Cumhurbaşkanı Erdoğan 23 Temmuz 2017 günü Suudi Arabistana giderken hava limanında “Türkiyenin demokratik, sosyal bir hukuk devleti olduğunu” söyledi. “Laik” olduğunu söylemedi. Halbuki şimdiye değin devlet yetkilileri tarafından sürekli tekrarlanan bu cümlenin bütünü “Türkiye laik, demokratik, sosyal bir hukuk devletidir” şeklindeydi. Sayın Erdoğanın laik kelimesini unuttuğu düşünülemez. Bilerek söylememiştir. Buradan Türkiye Cumhuriyetinin yakında laik bir devlet olmayacağı sonucunu çıkartmak, rahatlıkla mümkündür. Laiklik olmadıktan sonra demokratik, sosyal hukuk devletinin de lafta kalacağı açıktır.

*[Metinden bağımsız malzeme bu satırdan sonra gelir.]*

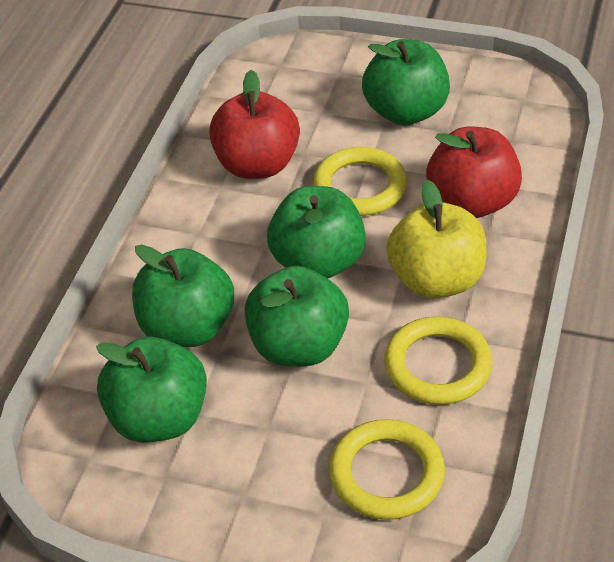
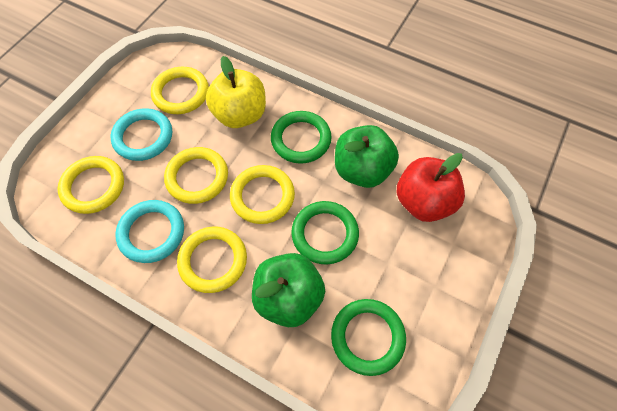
green apple: 5 -> 2
green ring: 0 -> 3
red apple: 2 -> 1
turquoise ring: 0 -> 2
yellow ring: 3 -> 5

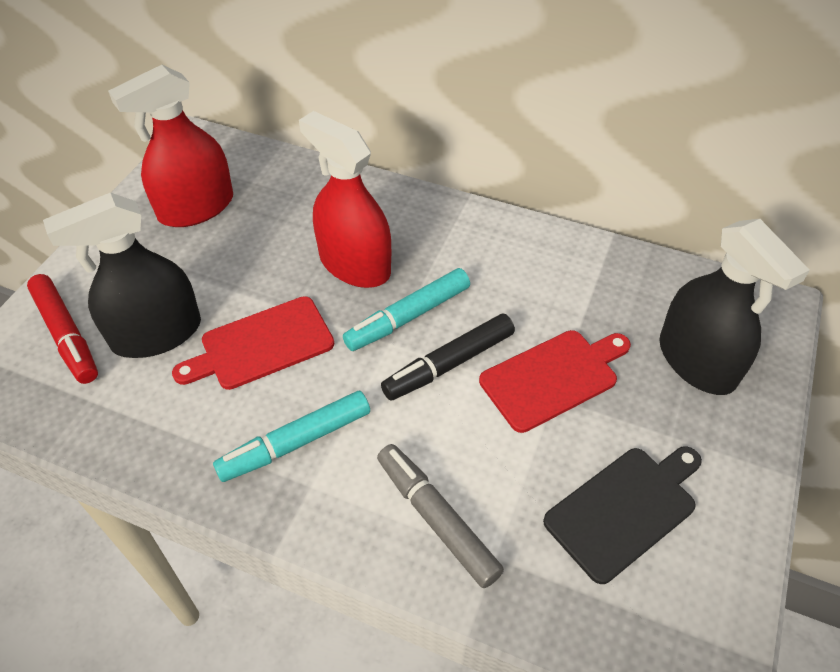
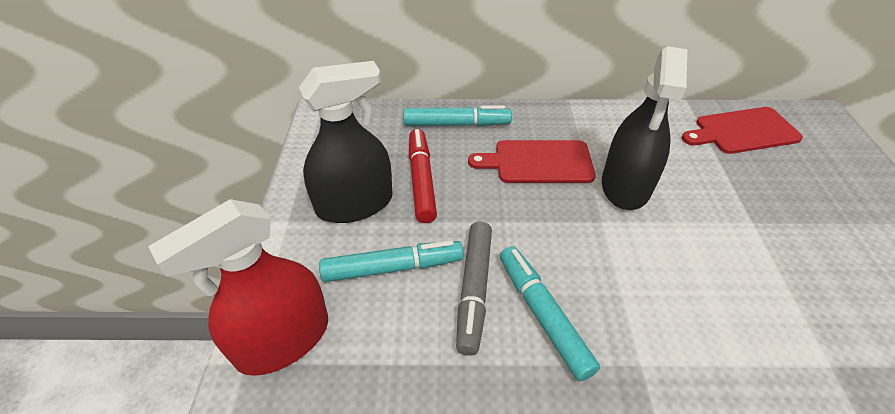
black cutting board: 1 -> 0
black marker: 1 -> 0
red spray bottle: 2 -> 1
turquoise marker: 2 -> 3

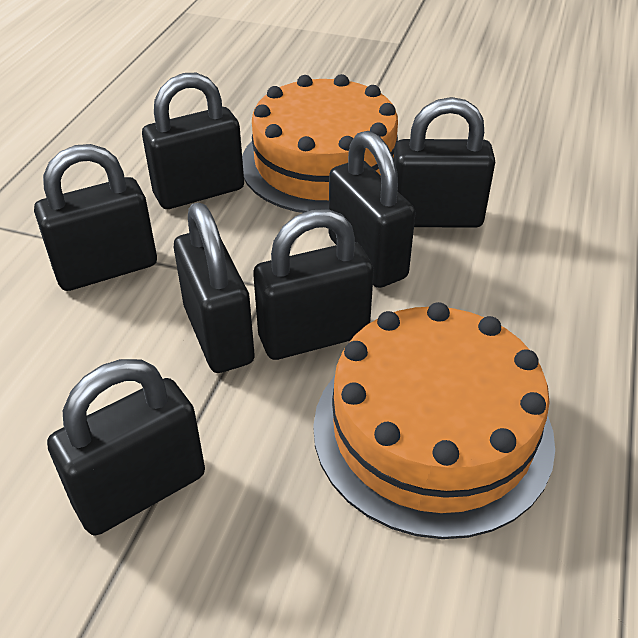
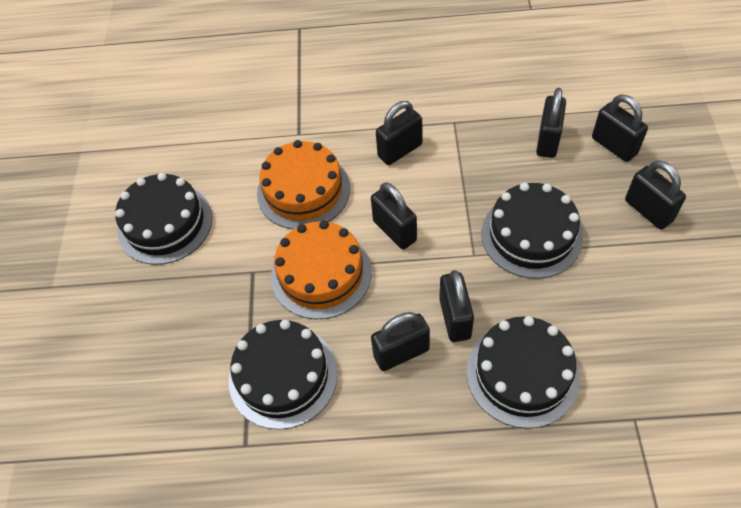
black cake: 0 -> 4

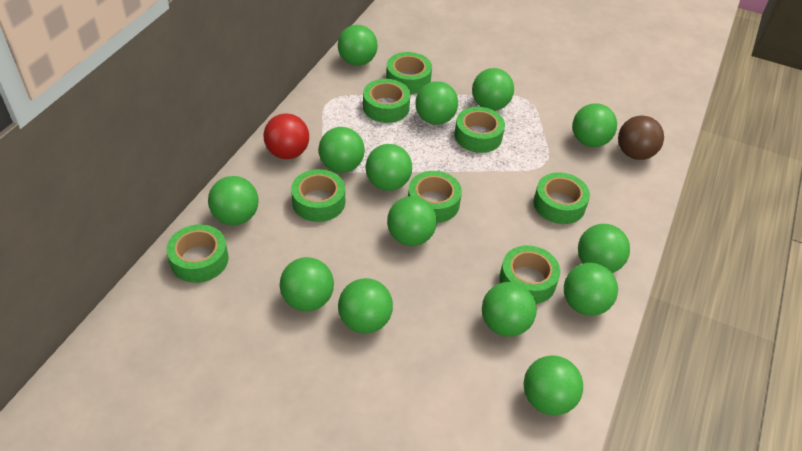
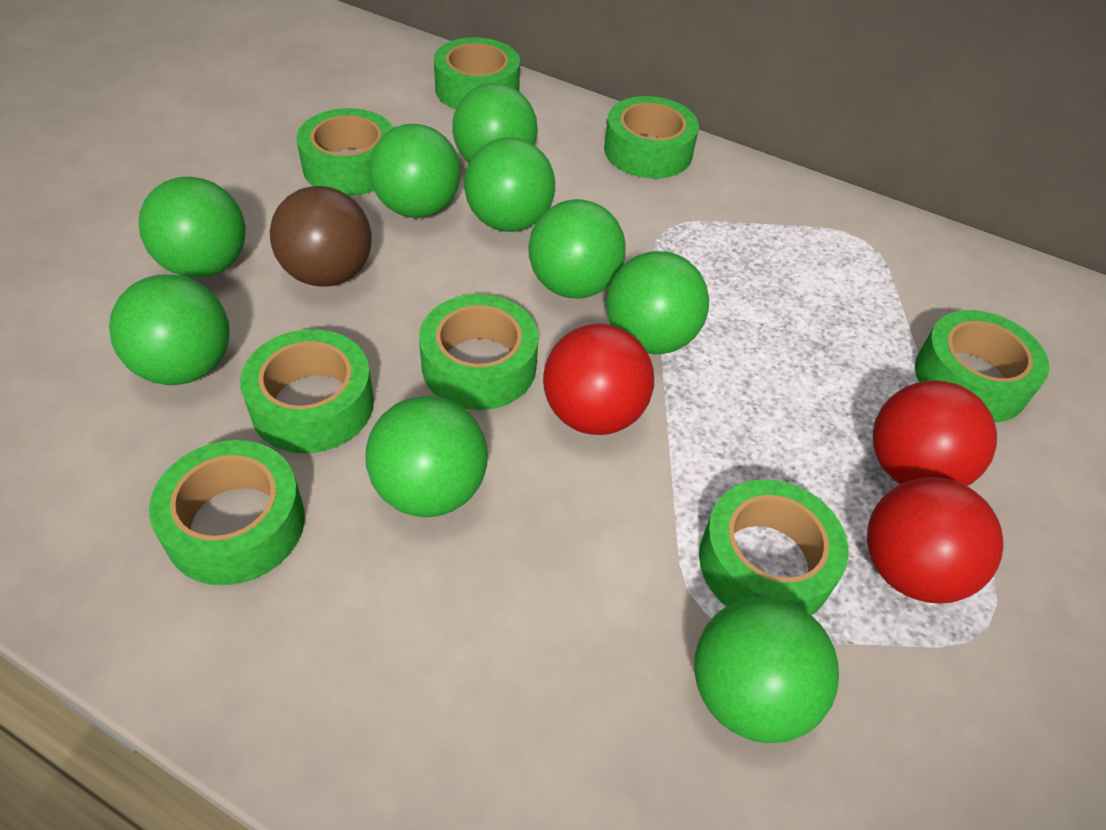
green ball: 14 -> 9
red ball: 1 -> 3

Laik sözü Fıransızcadır. “Kilisenin devlet yönetimine karışmamasını savunan kişi veya görüş” anlamındadır. Aslı Eski Yunancadır. Türkçede layik diye de yazılır. Makalemizin devamında böyle yazılacaktır.

Şimdi esas konumuza gelelim: Layiklik nedir, olmazsa olur mu?
Layiklik geniş bir kavramdır. İlk olarak din ile devlet işlerinin ayrılmasıdır. Ancak sadece bu değildir. İkinci olarak devletin dinler, mezhepler, inançlar karşısında tarafsız kalmasıdır. Üçüncü olarak devletin, toplum ve bireylerin (bu ilke toplum ve bireyleri de ilgilendirir) hiç kimsenin dinine, mezhebine, inancına karışmamasıdır. Yani layiklik tam bir din, mezhep, inanç özgürlüğüdür. Layiklik asla ve kesinlikle dinsizlik değildir; devletin, toplumun ve bireylerin hiç kimsenin dinine, mezhebine, inancına karışmaması ve bunlara saygılı olmasıdır. Konuyu biraz daha açalım: 

1. Devlet ve din işleri birbirinden ayrı olmalıdır. Çünkü dinlerin kesin kuralları, nasları vardır. Bunları çağa uydurmaya kalktığımızda yahut çağı dinlere uydurmaya kalktığımızda tam başarılı olamayız, kısmen başarılı oluruz. Kısmen başarılı olmak ileri ülkeler seviyesine ulaşmamıza yetmez. Bocalarız, geri kalırız. Başka söyleyişle iki arada bir derede kalırız. Bu nedenle dinle devlet ve toplum işleri birbirinden ayrı olmalı; din, mezhep ve inançlar insanların vicdanlarında kalmalıdır. Eğer böyle olmazsa sorun çıkar ve ülke geri kalır. Toplumun hayatındaki her unsur yerini bilmeli, yerinde kalmalı ve bunun dışına taşma çabası içinde olmamalıdır.
Her hangi bir dini (hangi din olursa olsun) devletin sosyal, siyasal, iktisadi ve hukuksal temeli yaparsak, ileri gidemeyiz. İleri gidebileceğimize inansak, biz de dinsel bir rejimin taraftarı oluruz. Dinsel rejimlerle ileri gidilemeyeceğini en başta 56 ülkelik İslam coğrafyası laboratuvarı kanıtlamıyor mu? Bunların içinde en ileri olanı Türkiye ise bunun bir sebebi yok mu? Atatürk devrimlerinin ve en başta layikliğin bunda bir rolü yok mu?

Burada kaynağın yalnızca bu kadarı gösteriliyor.